◆ **Work instructions**
Nothing may be dropped or added when the entries below are copied.

◆ **Records**
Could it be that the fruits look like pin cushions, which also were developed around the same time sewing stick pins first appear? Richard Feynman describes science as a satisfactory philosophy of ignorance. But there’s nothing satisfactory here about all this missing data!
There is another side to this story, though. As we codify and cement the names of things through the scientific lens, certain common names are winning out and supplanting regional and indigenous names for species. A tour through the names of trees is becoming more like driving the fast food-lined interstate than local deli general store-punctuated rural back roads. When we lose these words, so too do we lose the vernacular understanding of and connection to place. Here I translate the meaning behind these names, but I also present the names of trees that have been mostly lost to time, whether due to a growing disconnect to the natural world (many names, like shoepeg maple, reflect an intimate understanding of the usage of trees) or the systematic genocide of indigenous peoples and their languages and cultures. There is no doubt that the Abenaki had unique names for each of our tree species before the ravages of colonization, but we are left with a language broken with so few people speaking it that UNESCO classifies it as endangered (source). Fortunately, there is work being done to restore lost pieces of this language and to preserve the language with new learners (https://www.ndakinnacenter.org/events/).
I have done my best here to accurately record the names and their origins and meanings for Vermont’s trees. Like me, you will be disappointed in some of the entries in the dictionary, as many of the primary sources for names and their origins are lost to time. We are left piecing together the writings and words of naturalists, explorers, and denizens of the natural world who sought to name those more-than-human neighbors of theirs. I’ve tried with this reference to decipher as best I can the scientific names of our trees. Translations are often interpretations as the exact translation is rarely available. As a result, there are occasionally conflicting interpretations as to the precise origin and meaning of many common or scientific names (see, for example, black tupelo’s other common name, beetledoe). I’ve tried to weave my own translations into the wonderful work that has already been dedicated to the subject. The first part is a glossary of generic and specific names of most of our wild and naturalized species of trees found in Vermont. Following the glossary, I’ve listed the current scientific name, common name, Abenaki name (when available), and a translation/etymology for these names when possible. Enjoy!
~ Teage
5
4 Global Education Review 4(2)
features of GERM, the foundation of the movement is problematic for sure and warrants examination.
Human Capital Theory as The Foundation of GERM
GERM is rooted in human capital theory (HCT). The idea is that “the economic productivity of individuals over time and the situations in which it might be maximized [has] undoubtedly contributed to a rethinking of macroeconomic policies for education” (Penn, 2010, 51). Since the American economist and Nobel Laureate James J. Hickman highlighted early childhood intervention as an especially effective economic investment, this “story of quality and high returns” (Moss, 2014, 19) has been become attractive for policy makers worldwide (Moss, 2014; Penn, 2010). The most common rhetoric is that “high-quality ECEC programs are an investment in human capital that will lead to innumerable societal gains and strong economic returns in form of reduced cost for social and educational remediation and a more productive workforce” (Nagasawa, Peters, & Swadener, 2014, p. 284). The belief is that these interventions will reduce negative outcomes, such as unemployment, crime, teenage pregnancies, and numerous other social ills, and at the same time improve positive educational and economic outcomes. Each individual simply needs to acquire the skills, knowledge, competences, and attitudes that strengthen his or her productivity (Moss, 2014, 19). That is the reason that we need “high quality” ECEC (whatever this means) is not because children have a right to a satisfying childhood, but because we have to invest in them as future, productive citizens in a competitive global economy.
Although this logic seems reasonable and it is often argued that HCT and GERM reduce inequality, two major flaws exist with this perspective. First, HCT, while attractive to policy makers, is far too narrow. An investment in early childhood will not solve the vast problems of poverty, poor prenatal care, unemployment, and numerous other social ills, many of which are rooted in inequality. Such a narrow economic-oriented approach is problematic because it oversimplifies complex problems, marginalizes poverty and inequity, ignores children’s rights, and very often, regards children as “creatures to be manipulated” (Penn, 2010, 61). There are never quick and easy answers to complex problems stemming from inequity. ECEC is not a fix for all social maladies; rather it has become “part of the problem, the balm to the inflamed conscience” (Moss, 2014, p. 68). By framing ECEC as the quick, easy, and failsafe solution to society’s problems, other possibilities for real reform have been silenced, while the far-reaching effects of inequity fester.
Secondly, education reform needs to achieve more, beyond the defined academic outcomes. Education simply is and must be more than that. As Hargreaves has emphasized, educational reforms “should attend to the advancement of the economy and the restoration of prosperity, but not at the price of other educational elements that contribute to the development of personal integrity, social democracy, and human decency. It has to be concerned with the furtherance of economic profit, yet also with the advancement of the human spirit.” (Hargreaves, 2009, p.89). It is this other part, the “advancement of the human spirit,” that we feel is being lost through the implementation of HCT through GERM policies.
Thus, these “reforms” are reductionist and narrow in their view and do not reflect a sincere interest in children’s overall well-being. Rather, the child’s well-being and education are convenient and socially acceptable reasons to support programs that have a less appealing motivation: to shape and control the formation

◆ **Your response**
Could it be that the fruits look like pin cushions, which also were developed around the same time sewing stick pins first appear? Richard Feynman describes science as a satisfactory philosophy of ignorance. But there’s nothing satisfactory here about all this missing data!
There is another side to this story, though. As we codify and cement the names of things through the scientific lens, certain common names are winning out and supplanting regional and indigenous names for species. A tour through the names of trees is becoming more like driving the fast food-lined interstate than local deli general store-punctuated rural back roads. When we lose these words, so too do we lose the vernacular understanding of and connection to place. Here I translate the meaning behind these names, but I also present the names of trees that have been mostly lost to time, whether due to a growing disconnect to the natural world (many names, like shoepeg maple, reflect an intimate understanding of the usage of trees) or the systematic genocide of indigenous peoples and their languages and cultures. There is no doubt that the Abenaki had unique names for each of our tree species before the ravages of colonization, but we are left with a language broken with so few people speaking it that UNESCO classifies it as endangered (source). Fortunately, there is work being done to restore lost pieces of this language and to preserve the language with new learners (https://www.ndakinnacenter.org/events/).
I have done my best here to accurately record the names and their origins and meanings for Vermont’s trees. Like me, you will be disappointed in some of the entries in the dictionary, as many of the primary sources for names and their origins are lost to time. We are left piecing together the writings and words of naturalists, explorers, and denizens of the natural world who sought to name those more-than-human neighbors of theirs. I’ve tried with this reference to decipher as best I can the scientific names of our trees. Translations are often interpretations as the exact translation is rarely available. As a result, there are occasionally conflicting interpretations as to the precise origin and meaning of many common or scientific names (see, for example, black tupelo’s other common name, beetledoe). I’ve tried to weave my own translations into the wonderful work that has already been dedicated to the subject. The first part is a glossary of generic and specific names of most of our wild and naturalized species of trees found in Vermont. Following the glossary, I’ve listed the current scientific name, common name, Abenaki name (when available), and a translation/etymology for these names when possible. Enjoy!
~ Teage
5
4 Global Education Review 4(2)
features of GERM, the foundation of the movement is problematic for sure and warrants examination.
Human Capital Theory as The Foundation of GERM
GERM is rooted in human capital theory (HCT). The idea is that “the economic productivity of individuals over time and the situations in which it might be maximized [has] undoubtedly contributed to a rethinking of macroeconomic policies for education” (Penn, 2010, 51). Since the American economist and Nobel Laureate James J. Hickman highlighted early childhood intervention as an especially effective economic investment, this “story of quality and high returns” (Moss, 2014, 19) has been become attractive for policy makers worldwide (Moss, 2014; Penn, 2010). The most common rhetoric is that “high-quality ECEC programs are an investment in human capital that will lead to innumerable societal gains and strong economic returns in form of reduced cost for social and educational remediation and a more productive workforce” (Nagasawa, Peters, & Swadener, 2014, p. 284). The belief is that these interventions will reduce negative outcomes, such as unemployment, crime, teenage pregnancies, and numerous other social ills, and at the same time improve positive educational and economic outcomes. Each individual simply needs to acquire the skills, knowledge, competences, and attitudes that strengthen his or her productivity (Moss, 2014, 19). That is the reason that we need “high quality” ECEC (whatever this means) is not because children have a right to a satisfying childhood, but because we have to invest in them as future, productive citizens in a competitive global economy.
Although this logic seems reasonable and it is often argued that HCT and GERM reduce inequality, two major flaws exist with this perspective. First, HCT, while attractive to policy makers, is far too narrow. An investment in early childhood will not solve the vast problems of poverty, poor prenatal care, unemployment, and numerous other social ills, many of which are rooted in inequality. Such a narrow economic-oriented approach is problematic because it oversimplifies complex problems, marginalizes poverty and inequity, ignores children’s rights, and very often, regards children as “creatures to be manipulated” (Penn, 2010, 61). There are never quick and easy answers to complex problems stemming from inequity. ECEC is not a fix for all social maladies; rather it has become “part of the problem, the balm to the inflamed conscience” (Moss, 2014, p. 68). By framing ECEC as the quick, easy, and failsafe solution to society’s problems, other possibilities for real reform have been silenced, while the far-reaching effects of inequity fester.
Secondly, education reform needs to achieve more, beyond the defined academic outcomes. Education simply is and must be more than that. As Hargreaves has emphasized, educational reforms “should attend to the advancement of the economy and the restoration of prosperity, but not at the price of other educational elements that contribute to the development of personal integrity, social democracy, and human decency. It has to be concerned with the furtherance of economic profit, yet also with the advancement of the human spirit.” (Hargreaves, 2009, p.89). It is this other part, the “advancement of the human spirit,” that we feel is being lost through the implementation of HCT through GERM policies.
Thus, these “reforms” are reductionist and narrow in their view and do not reflect a sincere interest in children’s overall well-being. Rather, the child’s well-being and education are convenient and socially acceptable reasons to support programs that have a less appealing motivation: to shape and control the formation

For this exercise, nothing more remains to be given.